Rewrite the lines below as a numbered list, skipping any blank lines and leaving the pictures out of your answer.

## Start Material shown

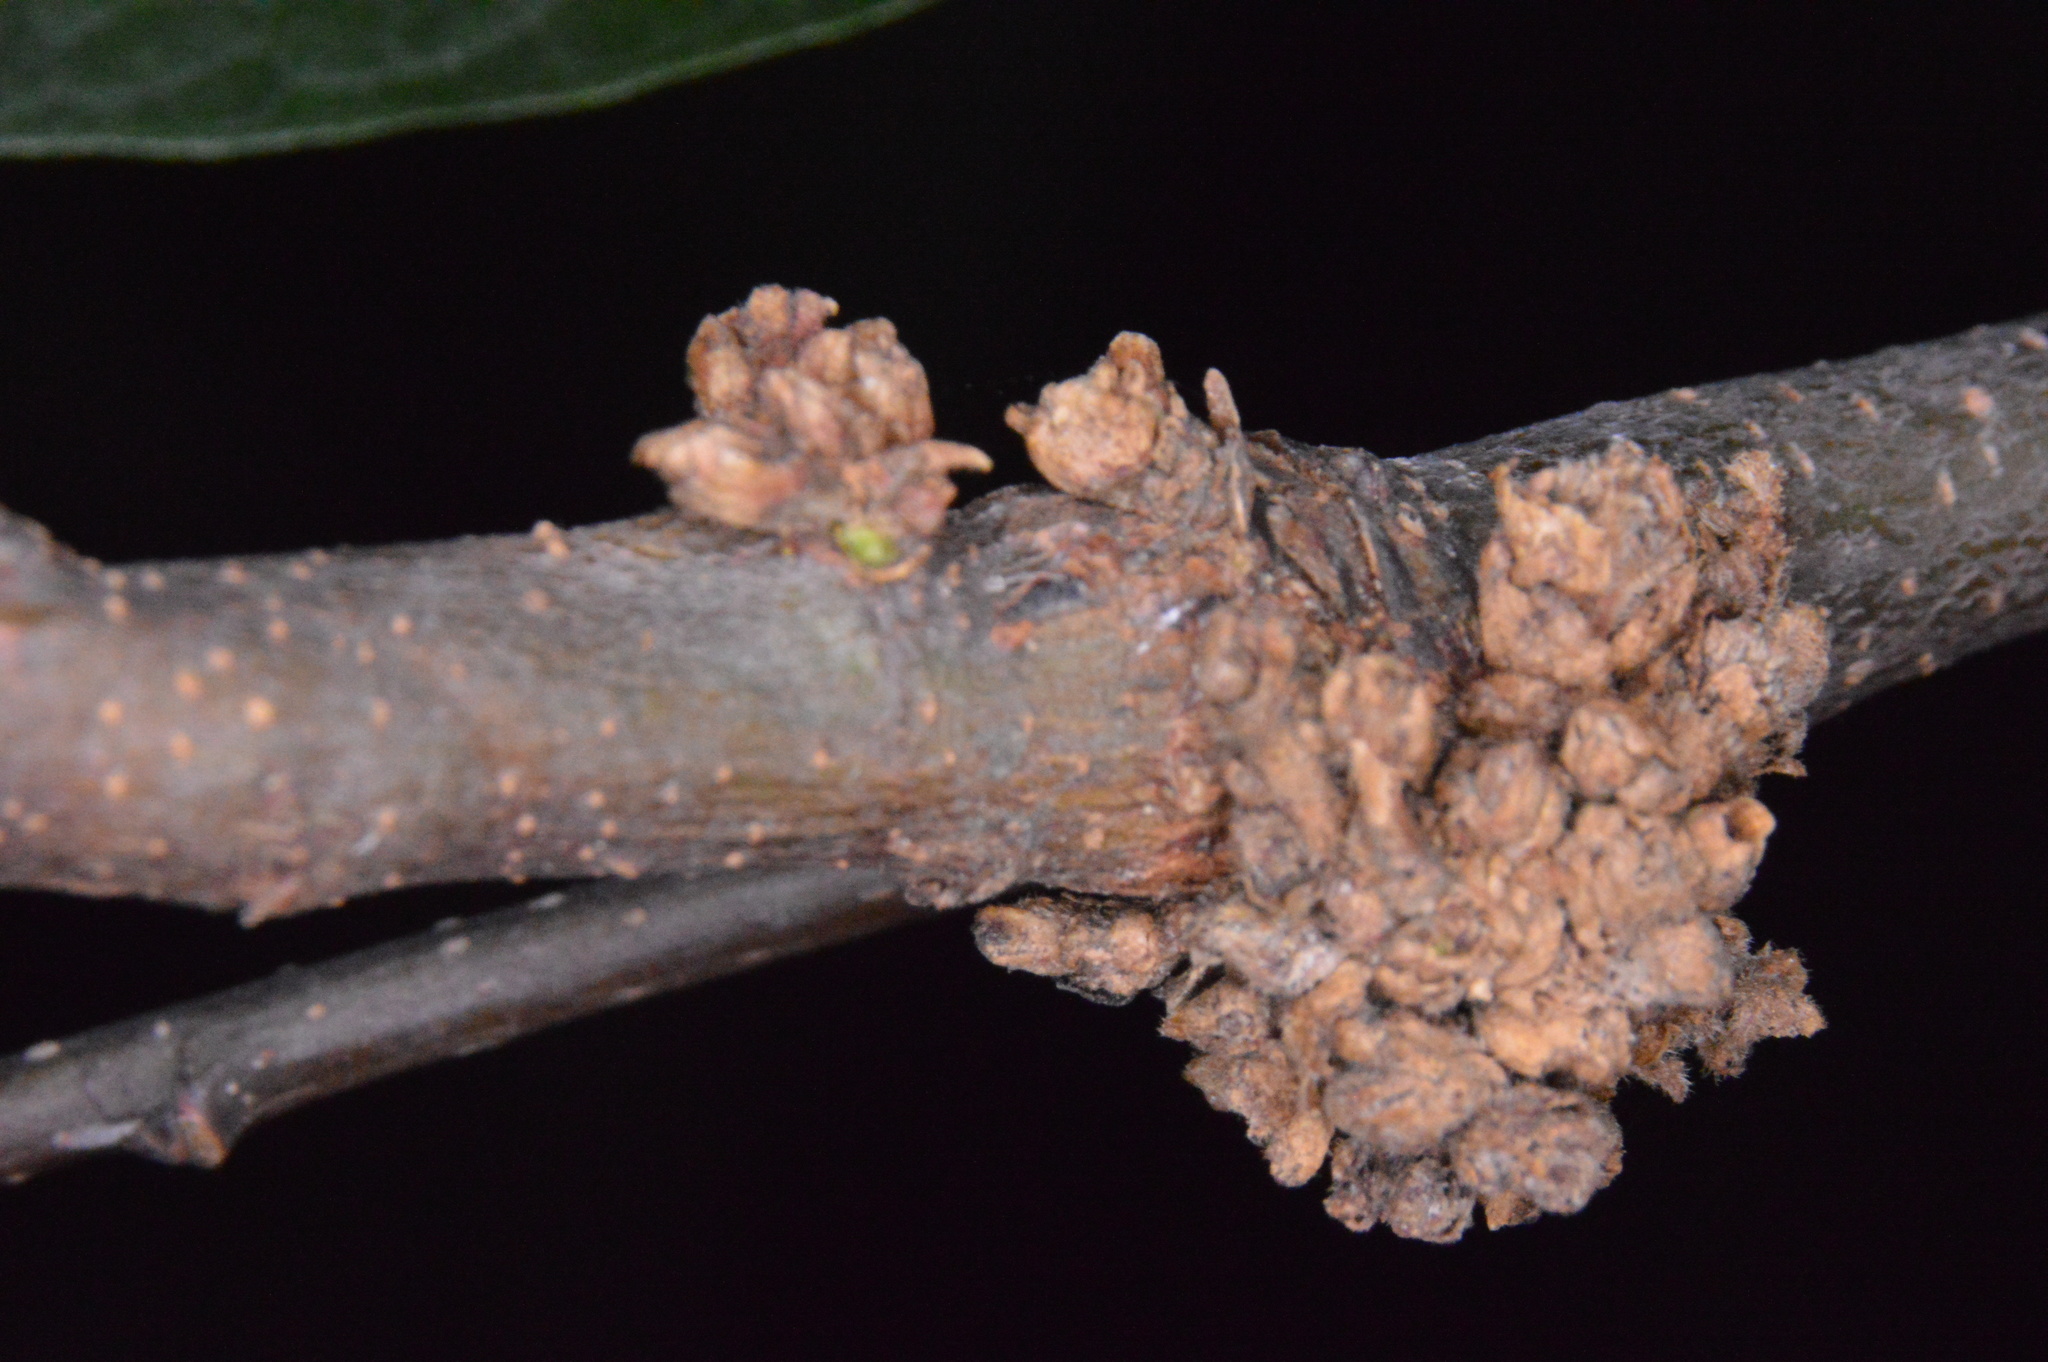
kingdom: Animalia
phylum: Arthropoda
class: Arachnida
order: Trombidiformes
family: Eriophyidae
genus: Aceria
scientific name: Aceria
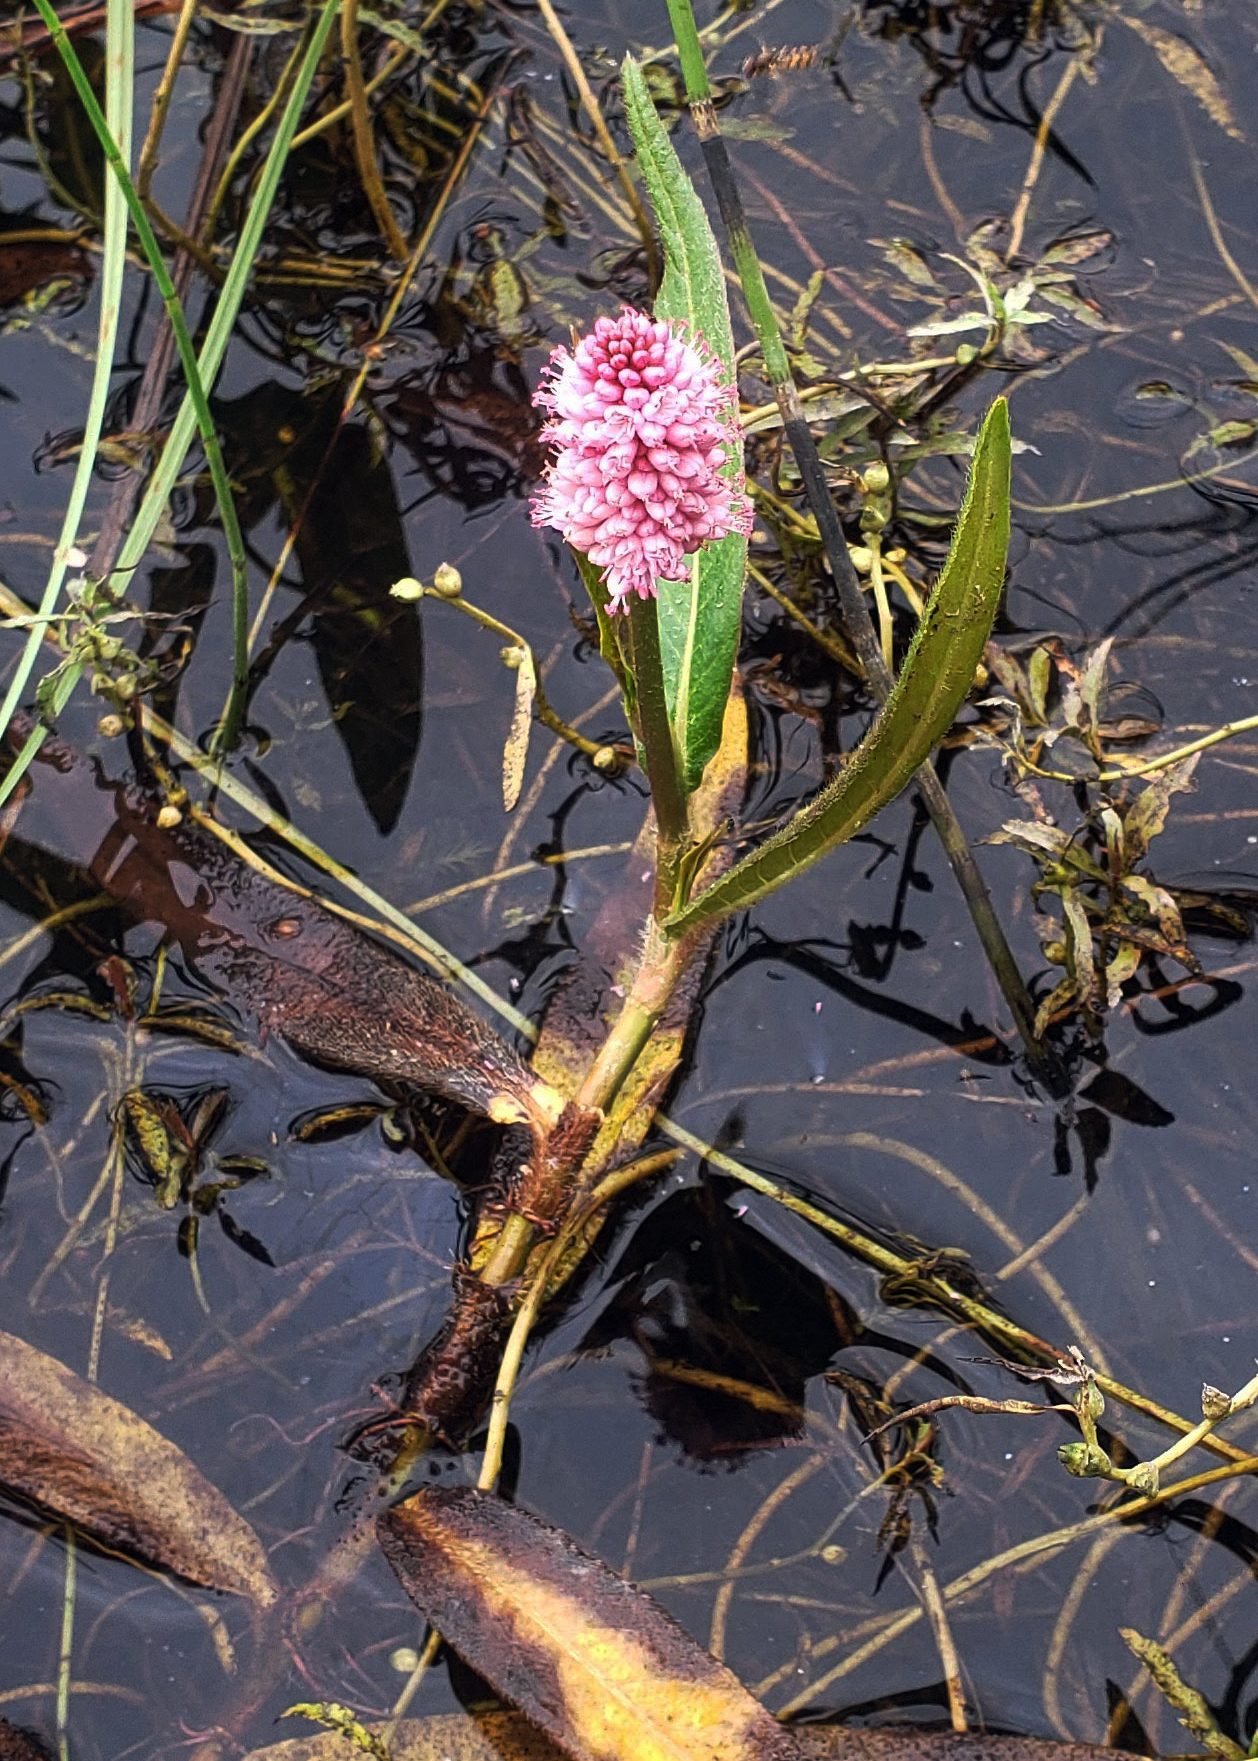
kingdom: Plantae
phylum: Tracheophyta
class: Magnoliopsida
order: Caryophyllales
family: Polygonaceae
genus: Persicaria
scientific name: Persicaria amphibia
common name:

## End Material shown

▶ **Solution for this problem**:
1. kingdom: Animalia
2. phylum: Arthropoda
3. class: Arachnida
4. order: Trombidiformes
5. family: Eriophyidae
6. genus: Aceria
7. scientific name: Aceria
8. kingdom: Plantae
9. phylum: Tracheophyta
10. class: Magnoliopsida
11. order: Caryophyllales
12. family: Polygonaceae
13. genus: Persicaria
14. scientific name: Persicaria amphibia
15. common name:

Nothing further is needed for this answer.